AnnaLynne McCord reveals she has dissociative identity disorder. Experts explain what that means.

Elise Solé
·5-min read

AnnaLynne McCord revealed that she has dissociative identity disorder (DID), previously known as multiple personality disorder, a diagnosis the 90210 star feels no “shame” in sharing.        

This month, McCord, 33, met with Dr. Daniel Amen, a Los Angeles-based psychiatrist to discuss her disorder, described by the American Psychiatric Association as the existence of two or more identities that cause changes in memory, behavior and emotions. In addition, each identity, which surfaces involuntarily and repeatedly, may have their own food likes and dislikes, clothing styles or hobbies. Other times, a person’s body may feel different with each identity — bigger or smaller or of another gender. "Ongoing gaps in memory about everyday events, personal information and/or past traumatic events" is another symptom. 

“The way this is talked about is with so much shame and I am absolutely uninterested in shame,” McCord told Amen. “There is nothing about my journey that I invite shame into anymore. And that's how we get to the point where we can articulate the nature of these pervasive traumas and stuff, as horrible as they are."

Dissociative identity disorder was previously referred to as "multiple personality disorder," Stephen D. Benning, an associate professor of psychology at the University of Nevada, Las Vegas tells Yahoo Life. However, the DSM (Diagnostic and Statistical Manual of Mental Disorders) broadened the definition with the knowledge that not everyone with the disorder has distinct identities with unique life histories, and to differentiate between other personality disorders.

In McCord’s case, getting raped at age 18 triggered memories of her childhood sexual abuse. In 2017, the actress revealed to the BBC that a friend staying in her home had assaulted her while she slept. “My whole body shut down,” she told the outlet. “For ten years I thought it was my fault, I didn’t fight back.” McCord went on with her life, although she felt suicidal and engaged in self-harm behavior, even playing a rape victim on 90210, a storyline she valued, given her advocacy work with rape victims. McCord also said she had large gaps in memory, telling Amen, "I don't have anything until around 5. Then from 5 to 11, I recount incidents throughout. Then when I was 13, I have a singled-out memory that was one thing, but I don't have the sense of anything else at that time." 

According to Helen Friedman, a clinical psychologist in St. Louis, Mo., who has studied the disorder for 40 years, it is a primitive defense that arises from childhood chronic trauma, as opposed to a singular incident that occurs while a child is in a consistently positive caregiving environment. "There can be very distinct, well-rounded 'alters' [alternative personalities] or fragments of others who come out for a single purpose," she tells Yahoo Life.     

“In my history, you’ll see me just show up with a black wig and a new personality and I was this tough little ‘baddie,’” the Nip/Tuck actress told Amen. “And then I’d be the bohemian flower child.” For the most part, McCord said she embodied a “balls to the walls, middle fingers to the sky, anarchist from hell who will stab you with a spiked ring she wears and you’ll like it” personality adding, “She was a nasty little creature.”

- **EXERCISE AIM**: Write the next part of the article about AnnaLynne McCord's dissociative identity disorder, picking up after its last sentence. The entries have nothing to do with this.

- **ENTRIES PROVIDED**:
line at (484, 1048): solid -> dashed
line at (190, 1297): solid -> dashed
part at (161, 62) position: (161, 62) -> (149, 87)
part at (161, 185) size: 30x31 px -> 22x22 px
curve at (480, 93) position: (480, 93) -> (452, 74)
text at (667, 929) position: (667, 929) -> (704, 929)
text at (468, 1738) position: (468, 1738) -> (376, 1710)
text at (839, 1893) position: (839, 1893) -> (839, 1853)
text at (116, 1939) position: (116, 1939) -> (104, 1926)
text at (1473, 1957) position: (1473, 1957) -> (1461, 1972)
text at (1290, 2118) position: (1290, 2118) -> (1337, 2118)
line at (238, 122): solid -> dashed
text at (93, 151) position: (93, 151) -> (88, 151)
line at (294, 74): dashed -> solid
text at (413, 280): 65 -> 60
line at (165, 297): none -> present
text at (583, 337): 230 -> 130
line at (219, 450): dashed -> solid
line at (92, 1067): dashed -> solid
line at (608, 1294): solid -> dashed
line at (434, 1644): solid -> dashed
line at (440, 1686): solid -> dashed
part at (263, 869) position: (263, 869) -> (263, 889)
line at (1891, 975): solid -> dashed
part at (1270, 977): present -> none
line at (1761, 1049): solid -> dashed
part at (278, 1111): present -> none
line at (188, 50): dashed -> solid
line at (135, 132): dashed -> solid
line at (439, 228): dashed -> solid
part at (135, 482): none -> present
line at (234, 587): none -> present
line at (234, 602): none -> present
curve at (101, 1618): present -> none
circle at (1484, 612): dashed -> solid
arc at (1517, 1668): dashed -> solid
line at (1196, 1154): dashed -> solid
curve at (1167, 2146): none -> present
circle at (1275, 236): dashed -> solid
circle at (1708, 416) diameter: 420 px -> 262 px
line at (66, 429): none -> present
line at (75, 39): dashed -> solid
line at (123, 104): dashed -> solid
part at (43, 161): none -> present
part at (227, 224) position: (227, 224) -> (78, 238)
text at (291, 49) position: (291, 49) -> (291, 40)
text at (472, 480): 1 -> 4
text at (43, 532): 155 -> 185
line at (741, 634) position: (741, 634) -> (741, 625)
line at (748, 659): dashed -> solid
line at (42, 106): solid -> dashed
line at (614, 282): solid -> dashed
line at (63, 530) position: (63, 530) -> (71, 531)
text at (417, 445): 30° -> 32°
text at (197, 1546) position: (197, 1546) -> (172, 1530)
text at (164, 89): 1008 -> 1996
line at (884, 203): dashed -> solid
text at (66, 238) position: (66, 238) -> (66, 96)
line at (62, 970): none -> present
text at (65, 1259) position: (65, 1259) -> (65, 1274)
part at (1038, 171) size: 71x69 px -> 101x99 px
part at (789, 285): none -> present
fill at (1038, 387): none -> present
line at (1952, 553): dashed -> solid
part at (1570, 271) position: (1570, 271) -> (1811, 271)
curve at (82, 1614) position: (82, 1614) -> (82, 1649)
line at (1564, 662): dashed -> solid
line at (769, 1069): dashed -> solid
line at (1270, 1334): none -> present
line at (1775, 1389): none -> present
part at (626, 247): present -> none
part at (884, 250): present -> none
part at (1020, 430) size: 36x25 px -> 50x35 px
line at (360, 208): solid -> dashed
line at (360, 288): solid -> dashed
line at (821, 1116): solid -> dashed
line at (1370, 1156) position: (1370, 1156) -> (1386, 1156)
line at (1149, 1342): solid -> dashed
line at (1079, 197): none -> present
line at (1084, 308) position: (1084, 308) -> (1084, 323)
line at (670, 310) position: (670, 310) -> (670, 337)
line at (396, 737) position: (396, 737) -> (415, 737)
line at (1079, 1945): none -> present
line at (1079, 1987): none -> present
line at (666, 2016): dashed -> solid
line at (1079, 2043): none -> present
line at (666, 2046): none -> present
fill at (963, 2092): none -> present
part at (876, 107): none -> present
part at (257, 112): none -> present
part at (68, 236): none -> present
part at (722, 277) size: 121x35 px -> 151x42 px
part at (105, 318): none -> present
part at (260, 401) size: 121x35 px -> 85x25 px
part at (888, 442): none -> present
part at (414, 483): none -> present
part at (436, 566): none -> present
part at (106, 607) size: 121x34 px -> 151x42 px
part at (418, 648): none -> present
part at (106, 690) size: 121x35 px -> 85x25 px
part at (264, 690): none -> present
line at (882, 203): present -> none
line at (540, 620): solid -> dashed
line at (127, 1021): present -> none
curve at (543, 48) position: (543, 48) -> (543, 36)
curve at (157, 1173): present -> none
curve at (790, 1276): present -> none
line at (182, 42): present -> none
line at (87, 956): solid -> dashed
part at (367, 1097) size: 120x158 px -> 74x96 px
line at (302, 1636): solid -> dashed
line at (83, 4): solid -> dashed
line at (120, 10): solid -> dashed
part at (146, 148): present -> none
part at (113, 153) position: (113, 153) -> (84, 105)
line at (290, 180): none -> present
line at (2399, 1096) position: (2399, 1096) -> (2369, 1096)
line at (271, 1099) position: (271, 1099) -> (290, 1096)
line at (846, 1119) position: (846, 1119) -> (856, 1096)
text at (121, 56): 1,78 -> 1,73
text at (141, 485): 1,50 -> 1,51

- **YOUR RESPONSE**:
However, as an actress hired to portray different characters, McCord did not realize that she had dissociative identity disorder until her role in the 2012 film Exicon. "I played a very cerebral, disturbed, strange little girl that was very close to who I feel I am on the inside,” she said. “It was very exposing, very confronting, probably a bit re-traumatizing without realizing it.” The day McCord wrapped the film, she “had to be happy, crazy Beverly Hills blonde bombshell” an uncomfortable transition on the heels of a darker project.    

"To the extent that people are called on to play multiple roles in their lives, it may be easier to not recognize the possibility of having dissociative identity disorder," says Benning. "We all play different roles during the day, however, 'me' is still experienced as a continuity. The disorder differs in that there might be periods of life or every-day events that one can't recall. It's the amnesia that separates the disorder." And those close to a person with the disorder might not realize they have it, says Friedman.      

Dissociative identity disorder can't be treated with medication. According to the International Society for the Study of Trauma and Dissociation, "Alters are recognized as legitimate aspects of the self that help cope with various life circumstances, and the goal is to achieve a working harmony or resolution among all alters if not a fusion of identities." Treatment also involves "carefully confronting and integrating trauma memories into a narrative of a person's past" and "coordinate functioning and cooperation among alternate identities in the present and future."  

"And when we talk about the profound experience of multiple identities and dissociative amnesia, there is no singular neurotransmitter that could be addressed with pills," adds Benning.  

McCord and Amen will work together going forward with McCord hopeful about her future. "For me, my heart is to change this narrative about the behaviors that follow trauma," she told the doctor. "And not responding to someone or judging someone for their actions, but asking, 'What happened to you? How did we get here?'"

If you or someone you know are experiencing suicidal thoughts, call 911, or call the National Suicide Prevention Lifeline at 1-800-273-8255 or text HOME to the Crisis Text Line at 741741.